China hat Generationen erstklassiger Pianisten hervorgebracht. Zahlreiche von ihnen präsentieren sich beim Festival

Wer heute die Stichworte "China" und "Pianist" hört, der denkt unweigerlich nur an einen Namen: Lang Lang. Doch ist ein Phänomen wie Lang Lang nicht vom Himmel gefallen; auch sein Erfolg erwuchs aus einer langen Vorgeschichte und ruht auf einer breiten Basis. Rund 30 Millionen Menschen erlernen in China heute das Klavierspielen. Für chinesische Größenverhältnisse ist das immer noch ein recht elitärer Club, doch aus ihm rekrutiert sich eine Vielzahl neuer Talente.

Selbstverständlich gab es auch vor Lang Lang schon Pianisten-Stars aus China. Ab Mitte der 1950er-Jahre machten chinesische Virtuosen beim Moskauer Tschaikowsky-Wettbewerb Furore. Doch die Karrieren von Liu Shikun oder Yin Chengzong gerieten bald ins Räderwerk der Politik. Fou Ts'ong, der 1955 beim Chopin-Wettbewerb einen Sonderpreis gewonnen hatte, ging 1960 nach London ins Exil. Als Einziger der "alten Garde" wird der Ex-Schwiegersohn von Lord Yehudi Menuhin beim diesjährigen Festival einen Meisterkurs abhalten (Lübeck 23.7. bis 28.7.)

Zhu Xiao-Mei wurde 1949 geboren, just in dem Jahr, in dem die Volksrepublik China aus den Wirren des Bürgerkrieges hervorging. Für die Pianistin waren die Zeitläufte Teil des eigenen Schicksals. Die Kulturrevolution unterbrach auch ihre Karriere; 1979 ging sie in die USA und später nach Paris ins Exil. Der Titel ihrer Autobiografie spricht Bände: "Von Mao zu Bach. Wie ich die Kulturrevolution überlebte". Nicht zufällig steht Bachs Wohltemperiertes Klavier auf dem Programm ihres Konzertes am 12.7. in Reinbek.

Die junge Pianisten-Generation mit Lang Lang an der Spitze ist also nicht die erste Generation von Weltklasse-Musikern aus dem Reich der Mitte; doch sie ist die erste, die gelernt hat, erfolgreich nach den Regel des internationalen Musikgeschäfts zu spielen.

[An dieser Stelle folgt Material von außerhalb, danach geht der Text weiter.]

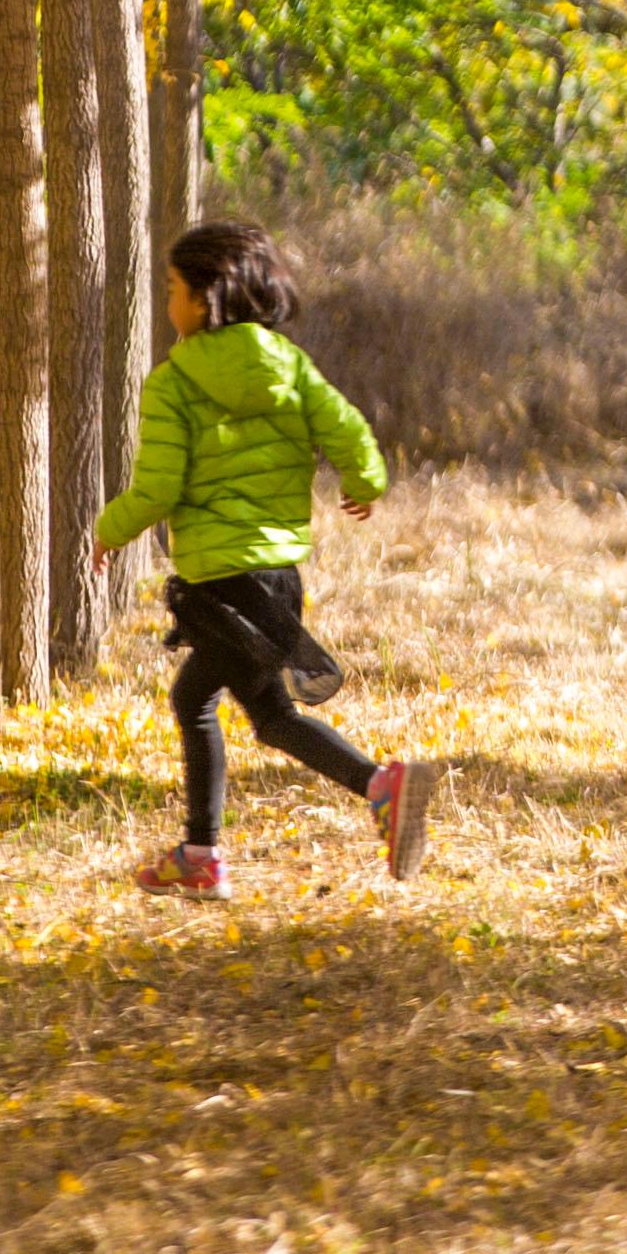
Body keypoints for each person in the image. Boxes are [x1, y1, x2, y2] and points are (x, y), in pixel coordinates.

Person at [98, 222, 440, 900]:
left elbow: (159, 488)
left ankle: (365, 791)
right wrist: (363, 482)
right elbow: (348, 429)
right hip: (276, 581)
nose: (168, 303)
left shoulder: (172, 384)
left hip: (220, 581)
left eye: (172, 289)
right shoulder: (290, 366)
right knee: (262, 713)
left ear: (204, 298)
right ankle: (212, 851)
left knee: (199, 699)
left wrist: (108, 531)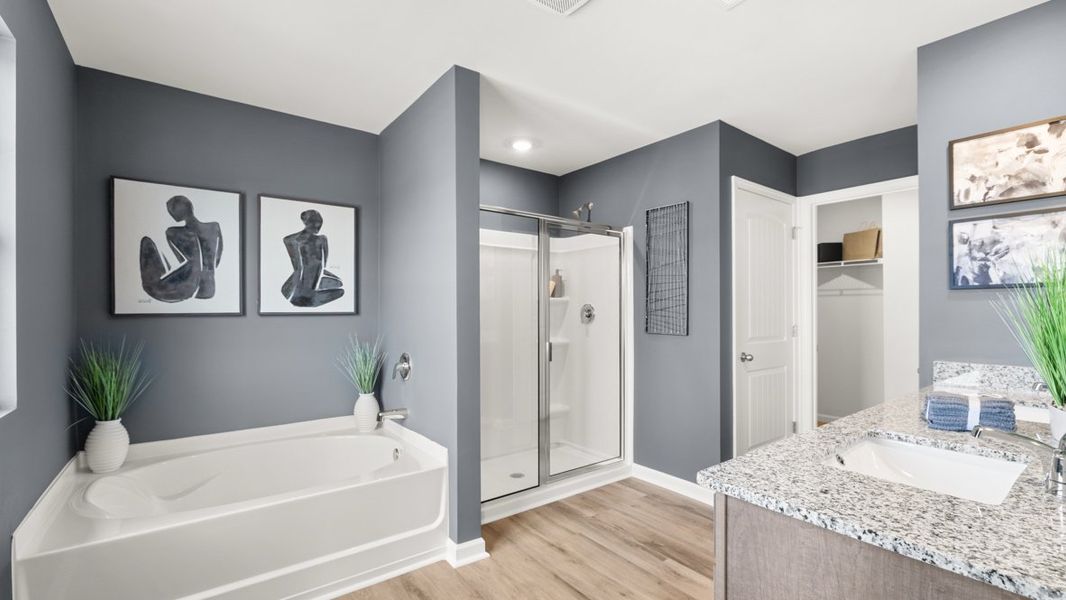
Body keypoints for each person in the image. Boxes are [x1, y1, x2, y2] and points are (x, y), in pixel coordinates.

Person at [139, 195, 223, 302]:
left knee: (147, 244)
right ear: (191, 207)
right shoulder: (214, 227)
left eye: (170, 211)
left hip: (190, 288)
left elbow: (182, 260)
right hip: (209, 289)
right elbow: (217, 259)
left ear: (175, 215)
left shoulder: (173, 232)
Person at [281, 209, 344, 307]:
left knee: (339, 283)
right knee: (340, 290)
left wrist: (329, 274)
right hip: (303, 289)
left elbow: (323, 266)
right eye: (314, 223)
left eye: (319, 223)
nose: (318, 226)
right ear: (306, 223)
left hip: (313, 278)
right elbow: (299, 268)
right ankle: (305, 295)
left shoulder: (322, 239)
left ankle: (307, 292)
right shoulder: (294, 240)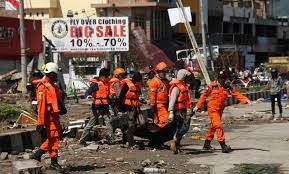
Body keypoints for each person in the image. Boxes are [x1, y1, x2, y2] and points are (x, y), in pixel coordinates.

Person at [194, 71, 250, 153]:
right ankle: (223, 145)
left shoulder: (227, 88)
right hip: (212, 109)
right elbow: (204, 96)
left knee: (213, 126)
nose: (221, 80)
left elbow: (236, 94)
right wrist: (197, 106)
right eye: (220, 78)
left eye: (223, 78)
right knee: (218, 125)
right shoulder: (212, 86)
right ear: (218, 78)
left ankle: (207, 144)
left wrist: (245, 100)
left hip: (220, 110)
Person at [32, 62, 66, 171]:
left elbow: (56, 100)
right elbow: (41, 107)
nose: (56, 77)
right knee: (54, 138)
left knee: (55, 137)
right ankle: (53, 162)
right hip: (48, 117)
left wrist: (62, 108)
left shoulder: (52, 86)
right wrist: (40, 122)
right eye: (55, 74)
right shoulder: (43, 87)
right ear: (51, 74)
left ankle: (39, 154)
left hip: (54, 117)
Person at [79, 68, 113, 145]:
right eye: (106, 77)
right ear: (101, 76)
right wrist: (87, 96)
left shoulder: (106, 83)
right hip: (96, 107)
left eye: (108, 77)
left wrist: (111, 103)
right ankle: (82, 140)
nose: (107, 78)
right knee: (90, 124)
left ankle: (111, 139)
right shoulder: (96, 84)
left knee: (109, 123)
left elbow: (107, 96)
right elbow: (88, 92)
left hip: (105, 107)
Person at [168, 69, 193, 154]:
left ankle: (176, 146)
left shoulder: (184, 86)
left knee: (182, 127)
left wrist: (190, 108)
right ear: (183, 77)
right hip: (178, 111)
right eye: (186, 77)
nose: (188, 79)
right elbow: (172, 100)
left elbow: (187, 99)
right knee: (184, 127)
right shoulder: (176, 88)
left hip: (183, 110)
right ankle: (175, 140)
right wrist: (170, 112)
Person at [118, 72, 142, 147]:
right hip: (128, 107)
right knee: (131, 125)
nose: (138, 82)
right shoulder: (127, 85)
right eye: (137, 81)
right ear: (134, 80)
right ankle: (130, 143)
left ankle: (127, 136)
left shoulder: (138, 86)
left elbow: (137, 96)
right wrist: (121, 109)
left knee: (140, 123)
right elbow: (121, 97)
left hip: (136, 107)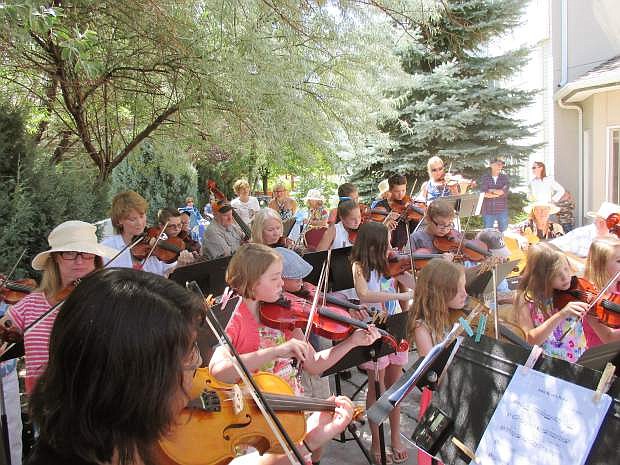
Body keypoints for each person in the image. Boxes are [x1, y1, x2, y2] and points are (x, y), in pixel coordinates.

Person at [26, 267, 355, 465]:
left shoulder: (124, 435)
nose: (196, 382)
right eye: (186, 362)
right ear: (133, 380)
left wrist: (306, 442)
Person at [3, 221, 116, 393]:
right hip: (44, 402)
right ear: (55, 257)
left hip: (92, 399)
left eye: (86, 254)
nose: (79, 261)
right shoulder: (32, 303)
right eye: (70, 253)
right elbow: (5, 329)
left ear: (96, 259)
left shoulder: (108, 300)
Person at [350, 222, 415, 465]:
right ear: (373, 245)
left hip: (397, 328)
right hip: (375, 331)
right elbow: (364, 294)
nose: (391, 247)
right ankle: (377, 443)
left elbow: (415, 285)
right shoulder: (360, 267)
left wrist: (413, 273)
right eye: (386, 243)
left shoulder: (392, 263)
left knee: (395, 386)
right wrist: (398, 295)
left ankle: (396, 438)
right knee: (376, 389)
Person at [407, 259, 467, 465]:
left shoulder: (459, 317)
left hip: (461, 392)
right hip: (440, 397)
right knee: (439, 453)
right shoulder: (422, 327)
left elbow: (476, 339)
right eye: (458, 290)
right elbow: (433, 372)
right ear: (440, 293)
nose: (465, 295)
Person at [513, 242, 588, 362]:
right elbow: (530, 339)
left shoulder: (574, 289)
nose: (565, 277)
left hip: (580, 361)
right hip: (549, 367)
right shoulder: (526, 299)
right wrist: (561, 314)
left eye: (565, 268)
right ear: (541, 276)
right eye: (556, 274)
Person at [102, 191, 192, 275]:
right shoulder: (106, 248)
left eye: (142, 216)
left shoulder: (157, 240)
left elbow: (166, 273)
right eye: (132, 219)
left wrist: (179, 266)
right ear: (119, 221)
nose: (140, 223)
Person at [582, 238, 620, 347]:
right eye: (619, 261)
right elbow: (609, 337)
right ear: (601, 265)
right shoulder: (592, 298)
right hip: (603, 360)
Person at [551, 201, 620, 258]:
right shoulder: (582, 234)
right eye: (599, 221)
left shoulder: (616, 239)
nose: (599, 224)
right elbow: (552, 247)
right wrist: (580, 263)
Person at [373, 174, 418, 250]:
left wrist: (413, 219)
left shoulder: (409, 203)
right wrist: (386, 222)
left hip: (407, 246)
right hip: (388, 247)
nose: (401, 194)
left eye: (403, 190)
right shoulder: (381, 205)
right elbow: (375, 231)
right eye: (397, 191)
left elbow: (416, 228)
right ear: (390, 190)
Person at [478, 158, 510, 232]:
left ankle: (502, 244)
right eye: (498, 164)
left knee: (504, 232)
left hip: (502, 209)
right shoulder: (485, 178)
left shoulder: (505, 178)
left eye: (501, 165)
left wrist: (491, 190)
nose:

Lang Lang und seine Landsfrau Wang Yuja sind heute beim Label Deutsche Grammophon unter Vertrag; für beide war das Schleswig-Holstein Musik Festival ein Sprungbrett zur internationalen Karriere: Lang Lang bekam 2002 im Rahmen des SHMF den Leonard Bernstein Award verliehen. Fünf Jahre später sprang Wang im Rahmen des Preisträgerkonzertes für den verletzten Martin Grubinger ein. 2012 erhielt die Tasten-Elfe mit der Vorliebe für figurbetonte Mini-Mode den ECHO-Klassik-Preis als "Nachwuchskünstlerin des Jahres".

Einer der wichtigsten Mentoren für Lang Lang war am Anfang seiner Karriere der Dirigent und Pianist Christoph Eschenbach. Bis heute verspricht das Zusammentreffen der beiden musikalischen Sternstunden. Zum Abschluss des diesjährigen Festivals wird das NDR Sinfonieorchester unter Leitung von Christoph Eschenbach Tschaikowskys 3. Sinfonie und Beethovens heroisches 5. Klavierkonzert spielen. Solist am Klavier wird Lang Lang sein (25.8. Kiel).

Auch Wang Yuja kommt in guter Gesellschaft: Zusammen mit dem Cellisten Gautier Capuçon gibt sie am 10.7. in Kiel einen Duo-Abend mit Sonaten von Schumann, Brahms und Rachmaninow.

Und die nächste Generation rückt auch schon nach. Cong Bi ist gerade einmal 18 Jahre alt. Beim SHMF 2012 wird er zusammen mit dem Shanghai Symphony Orchestra und Yu Long das Auftaktkonzert zum China-Länderschwerpunkt bestreiten. Auf dem Programm steht u.a. das Klavierkonzert "Er Huang" des Messiaen-Schülers Chen Qigang (14.7. Kiel, 15.7. Hamburg).

Einen distanzierten Blick auf China und alles, was in westlichen Ohren typisch chinesisch klingt, führt die taiwanesisch-amerikanische Pianistin Jenny Lin vor. Sie spielt musikalische "Chinoiserien" aus drei Jahrhunderten, von Couperin über Rossini bis zu John Adams und chinesischen Zeitgenossen (15.7. Lüneburg).